→ **Aim of the task**:
Print all entries precisely as they are written.

Source data
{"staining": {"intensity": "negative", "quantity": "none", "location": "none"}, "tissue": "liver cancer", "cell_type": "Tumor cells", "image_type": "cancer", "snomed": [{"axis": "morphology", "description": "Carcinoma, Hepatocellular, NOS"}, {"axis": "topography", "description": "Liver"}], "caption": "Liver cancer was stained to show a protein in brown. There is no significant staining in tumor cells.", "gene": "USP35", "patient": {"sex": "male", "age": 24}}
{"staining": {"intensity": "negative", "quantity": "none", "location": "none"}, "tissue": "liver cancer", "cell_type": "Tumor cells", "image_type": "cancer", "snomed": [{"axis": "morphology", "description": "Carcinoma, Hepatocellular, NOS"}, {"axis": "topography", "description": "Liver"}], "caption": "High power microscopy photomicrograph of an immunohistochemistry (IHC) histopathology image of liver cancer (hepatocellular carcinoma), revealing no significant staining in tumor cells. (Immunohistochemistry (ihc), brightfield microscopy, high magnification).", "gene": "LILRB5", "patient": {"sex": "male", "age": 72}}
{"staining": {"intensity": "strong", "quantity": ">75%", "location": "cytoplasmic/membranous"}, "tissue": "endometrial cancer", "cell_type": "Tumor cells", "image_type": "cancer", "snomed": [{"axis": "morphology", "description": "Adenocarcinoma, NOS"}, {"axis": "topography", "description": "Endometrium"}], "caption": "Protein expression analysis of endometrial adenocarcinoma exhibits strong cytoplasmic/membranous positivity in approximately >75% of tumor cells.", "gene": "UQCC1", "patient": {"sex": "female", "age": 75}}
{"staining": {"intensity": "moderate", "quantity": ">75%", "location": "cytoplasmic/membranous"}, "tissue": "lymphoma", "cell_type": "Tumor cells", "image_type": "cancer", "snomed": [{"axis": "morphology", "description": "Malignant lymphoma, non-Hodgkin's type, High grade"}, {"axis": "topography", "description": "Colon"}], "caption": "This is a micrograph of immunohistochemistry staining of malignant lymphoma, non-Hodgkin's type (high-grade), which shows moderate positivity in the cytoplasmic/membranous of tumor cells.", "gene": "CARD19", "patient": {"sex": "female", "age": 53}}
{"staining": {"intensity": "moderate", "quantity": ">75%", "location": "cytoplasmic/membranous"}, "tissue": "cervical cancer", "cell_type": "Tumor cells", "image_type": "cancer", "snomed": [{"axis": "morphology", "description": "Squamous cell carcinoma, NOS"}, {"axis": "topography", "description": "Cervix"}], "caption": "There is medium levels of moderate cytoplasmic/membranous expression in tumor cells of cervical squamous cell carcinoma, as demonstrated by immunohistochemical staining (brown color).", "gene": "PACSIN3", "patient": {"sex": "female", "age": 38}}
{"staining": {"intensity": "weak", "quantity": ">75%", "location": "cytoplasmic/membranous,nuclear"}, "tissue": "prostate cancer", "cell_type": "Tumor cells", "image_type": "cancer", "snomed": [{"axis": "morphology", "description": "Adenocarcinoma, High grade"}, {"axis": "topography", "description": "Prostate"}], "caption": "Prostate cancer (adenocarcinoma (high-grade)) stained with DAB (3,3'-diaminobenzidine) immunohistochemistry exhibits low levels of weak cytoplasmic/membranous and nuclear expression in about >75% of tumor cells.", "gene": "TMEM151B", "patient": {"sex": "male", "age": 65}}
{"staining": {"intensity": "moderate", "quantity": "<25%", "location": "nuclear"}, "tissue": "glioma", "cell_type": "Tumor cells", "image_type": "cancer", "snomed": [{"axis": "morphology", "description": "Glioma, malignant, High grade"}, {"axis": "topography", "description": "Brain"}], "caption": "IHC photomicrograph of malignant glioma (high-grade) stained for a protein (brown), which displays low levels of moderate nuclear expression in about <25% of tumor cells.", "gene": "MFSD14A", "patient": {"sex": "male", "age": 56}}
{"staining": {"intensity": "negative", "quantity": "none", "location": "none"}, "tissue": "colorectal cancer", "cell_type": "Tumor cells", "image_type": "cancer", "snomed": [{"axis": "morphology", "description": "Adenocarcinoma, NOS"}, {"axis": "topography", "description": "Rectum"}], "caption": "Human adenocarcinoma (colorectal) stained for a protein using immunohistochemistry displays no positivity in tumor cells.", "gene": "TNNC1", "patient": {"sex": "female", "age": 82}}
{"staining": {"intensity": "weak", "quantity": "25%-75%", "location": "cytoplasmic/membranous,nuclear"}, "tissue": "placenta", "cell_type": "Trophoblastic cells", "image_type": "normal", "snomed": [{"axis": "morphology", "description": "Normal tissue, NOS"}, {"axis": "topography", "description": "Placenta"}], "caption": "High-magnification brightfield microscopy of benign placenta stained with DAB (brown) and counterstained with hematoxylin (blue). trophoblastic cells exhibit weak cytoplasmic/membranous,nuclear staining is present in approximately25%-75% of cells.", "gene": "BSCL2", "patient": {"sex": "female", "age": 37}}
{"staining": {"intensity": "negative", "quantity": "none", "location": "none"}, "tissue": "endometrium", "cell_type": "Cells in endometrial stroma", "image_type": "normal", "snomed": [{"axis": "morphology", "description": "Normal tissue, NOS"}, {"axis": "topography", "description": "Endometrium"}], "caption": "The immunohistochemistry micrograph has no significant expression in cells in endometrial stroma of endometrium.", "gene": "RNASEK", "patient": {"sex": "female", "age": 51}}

→ **Solution to this task**:
{"staining": {"intensity": "negative", "quantity": "none", "location": "none"}, "tissue": "liver cancer", "cell_type": "Tumor cells", "image_type": "cancer", "snomed": [{"axis": "morphology", "description": "Carcinoma, Hepatocellular, NOS"}, {"axis": "topography", "description": "Liver"}], "caption": "Liver cancer was stained to show a protein in brown. There is no significant staining in tumor cells.", "gene": "USP35", "patient": {"sex": "male", "age": 24}}
{"staining": {"intensity": "negative", "quantity": "none", "location": "none"}, "tissue": "liver cancer", "cell_type": "Tumor cells", "image_type": "cancer", "snomed": [{"axis": "morphology", "description": "Carcinoma, Hepatocellular, NOS"}, {"axis": "topography", "description": "Liver"}], "caption": "High power microscopy photomicrograph of an immunohistochemistry (IHC) histopathology image of liver cancer (hepatocellular carcinoma), revealing no significant staining in tumor cells. (Immunohistochemistry (ihc), brightfield microscopy, high magnification).", "gene": "LILRB5", "patient": {"sex": "male", "age": 72}}
{"staining": {"intensity": "strong", "quantity": ">75%", "location": "cytoplasmic/membranous"}, "tissue": "endometrial cancer", "cell_type": "Tumor cells", "image_type": "cancer", "snomed": [{"axis": "morphology", "description": "Adenocarcinoma, NOS"}, {"axis": "topography", "description": "Endometrium"}], "caption": "Protein expression analysis of endometrial adenocarcinoma exhibits strong cytoplasmic/membranous positivity in approximately >75% of tumor cells.", "gene": "UQCC1", "patient": {"sex": "female", "age": 75}}
{"staining": {"intensity": "moderate", "quantity": ">75%", "location": "cytoplasmic/membranous"}, "tissue": "lymphoma", "cell_type": "Tumor cells", "image_type": "cancer", "snomed": [{"axis": "morphology", "description": "Malignant lymphoma, non-Hodgkin's type, High grade"}, {"axis": "topography", "description": "Colon"}], "caption": "This is a micrograph of immunohistochemistry staining of malignant lymphoma, non-Hodgkin's type (high-grade), which shows moderate positivity in the cytoplasmic/membranous of tumor cells.", "gene": "CARD19", "patient": {"sex": "female", "age": 53}}
{"staining": {"intensity": "moderate", "quantity": ">75%", "location": "cytoplasmic/membranous"}, "tissue": "cervical cancer", "cell_type": "Tumor cells", "image_type": "cancer", "snomed": [{"axis": "morphology", "description": "Squamous cell carcinoma, NOS"}, {"axis": "topography", "description": "Cervix"}], "caption": "There is medium levels of moderate cytoplasmic/membranous expression in tumor cells of cervical squamous cell carcinoma, as demonstrated by immunohistochemical staining (brown color).", "gene": "PACSIN3", "patient": {"sex": "female", "age": 38}}
{"staining": {"intensity": "weak", "quantity": ">75%", "location": "cytoplasmic/membranous,nuclear"}, "tissue": "prostate cancer", "cell_type": "Tumor cells", "image_type": "cancer", "snomed": [{"axis": "morphology", "description": "Adenocarcinoma, High grade"}, {"axis": "topography", "description": "Prostate"}], "caption": "Prostate cancer (adenocarcinoma (high-grade)) stained with DAB (3,3'-diaminobenzidine) immunohistochemistry exhibits low levels of weak cytoplasmic/membranous and nuclear expression in about >75% of tumor cells.", "gene": "TMEM151B", "patient": {"sex": "male", "age": 65}}
{"staining": {"intensity": "moderate", "quantity": "<25%", "location": "nuclear"}, "tissue": "glioma", "cell_type": "Tumor cells", "image_type": "cancer", "snomed": [{"axis": "morphology", "description": "Glioma, malignant, High grade"}, {"axis": "topography", "description": "Brain"}], "caption": "IHC photomicrograph of malignant glioma (high-grade) stained for a protein (brown), which displays low levels of moderate nuclear expression in about <25% of tumor cells.", "gene": "MFSD14A", "patient": {"sex": "male", "age": 56}}
{"staining": {"intensity": "negative", "quantity": "none", "location": "none"}, "tissue": "colorectal cancer", "cell_type": "Tumor cells", "image_type": "cancer", "snomed": [{"axis": "morphology", "description": "Adenocarcinoma, NOS"}, {"axis": "topography", "description": "Rectum"}], "caption": "Human adenocarcinoma (colorectal) stained for a protein using immunohistochemistry displays no positivity in tumor cells.", "gene": "TNNC1", "patient": {"sex": "female", "age": 82}}
{"staining": {"intensity": "weak", "quantity": "25%-75%", "location": "cytoplasmic/membranous,nuclear"}, "tissue": "placenta", "cell_type": "Trophoblastic cells", "image_type": "normal", "snomed": [{"axis": "morphology", "description": "Normal tissue, NOS"}, {"axis": "topography", "description": "Placenta"}], "caption": "High-magnification brightfield microscopy of benign placenta stained with DAB (brown) and counterstained with hematoxylin (blue). trophoblastic cells exhibit weak cytoplasmic/membranous,nuclear staining is present in approximately25%-75% of cells.", "gene": "BSCL2", "patient": {"sex": "female", "age": 37}}
{"staining": {"intensity": "negative", "quantity": "none", "location": "none"}, "tissue": "endometrium", "cell_type": "Cells in endometrial stroma", "image_type": "normal", "snomed": [{"axis": "morphology", "description": "Normal tissue, NOS"}, {"axis": "topography", "description": "Endometrium"}], "caption": "The immunohistochemistry micrograph has no significant expression in cells in endometrial stroma of endometrium.", "gene": "RNASEK", "patient": {"sex": "female", "age": 51}}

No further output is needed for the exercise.